Three patterns from this disclosure round that other coordinated-disclosure work could lift:
When a small startup’s maintainer email goes silent, the most likely explanation is “the project is dead and the maintainer doesn’t want to admit it.” A LinkedIn DM that explicitly offers that as a polite escape valve — “if statespace as a company has wound down and the package is unmaintained, that’s fine, just let me know and I’ll include that in the public writeup” — surfaced a verified-cofounder reply within hours on 2026-06-11 after 30 days of email silence. The escape-valve framing made it psychologically easy to confirm rather than feel cornered. Repeating this pattern in future disclosures.
Full writeup with the four-case taxonomy, verbatim messages, and the parallel atrawog case: docs/methodology-soft-escalation.md.
The mcp-server-fetch-sse parallel notice to Anthropic went through two corporate intake systems (HackerOne + disclosure@) that both deflected without human review. Documenting the verbatim deflection texts in the disclosure record turned what would have been “couldn’t reach Anthropic” into evidence about how disclosure-channel pathologies actually look in 2026. That’s useful research-track material on its own, separate from the underlying vulnerability.

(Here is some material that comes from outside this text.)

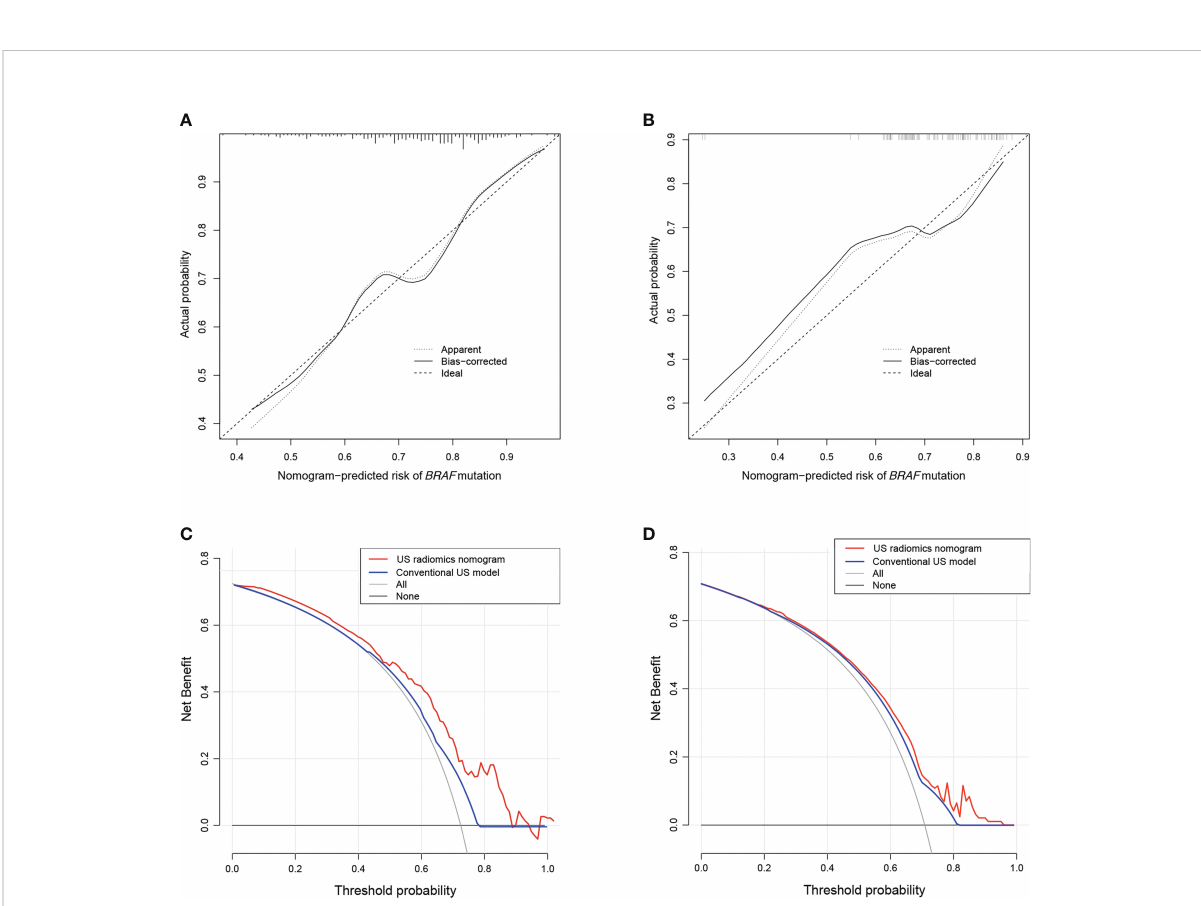
FIGURE 4 The calibration plots of the US radiomics nomogram for the training (A) and the validation cohorts (B) . Decision curve analysis of the US radiomics nomogram and conventional US model in the training (C) and validation sets (D) . US,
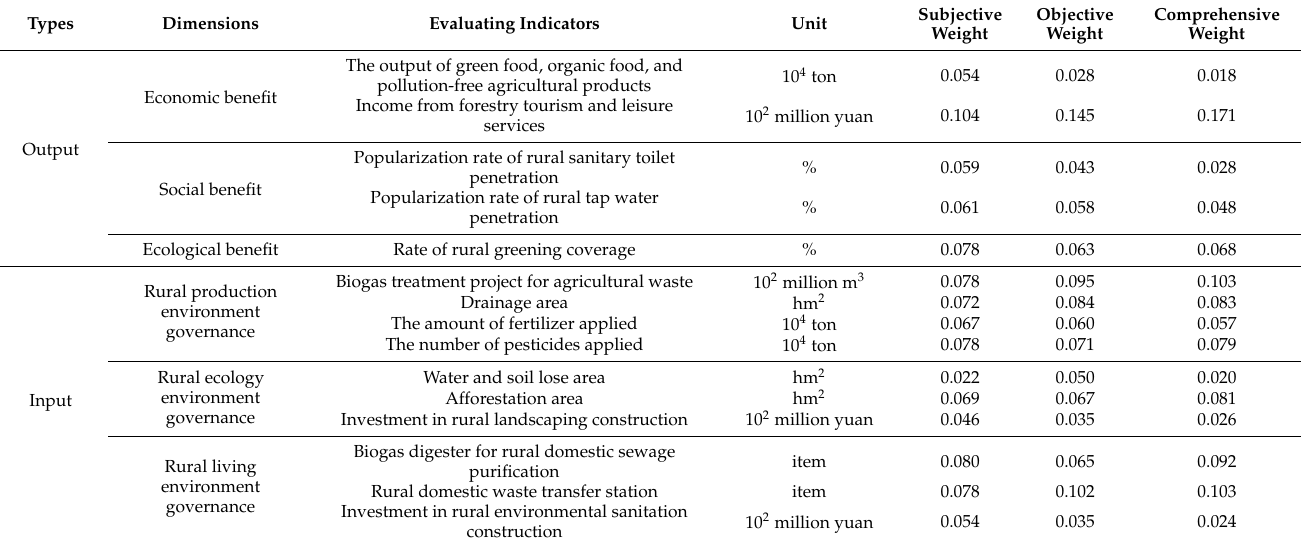
Table 1. The rural ecological environment governance efficiency index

When no private channel exists (GHSA disabled + maintainer profile contact-less + PyPI noreply), opening a public issue with intentionally non-exploitative content is the responsible-disclosure-norm answer. The fastmcp-http filing precedent here (ARadRareness/mcp-registry#3) shows what the threshold looks like in practice: names the vulnerability class, suggests the fix shape, asks for a private channel — without source-line references or PoC payloads.
## Updates in reverse-chronological order.YYYY-MM-DD-<short-slug>.md.Open auditing means the disclosure timeline is part of the record. Anyone reading can see: what was reported, when, how, and what happened after. That’s the difference between security work and security theater — and it’s why the disclosure track is the project’s load-bearing artifact, not the scanner.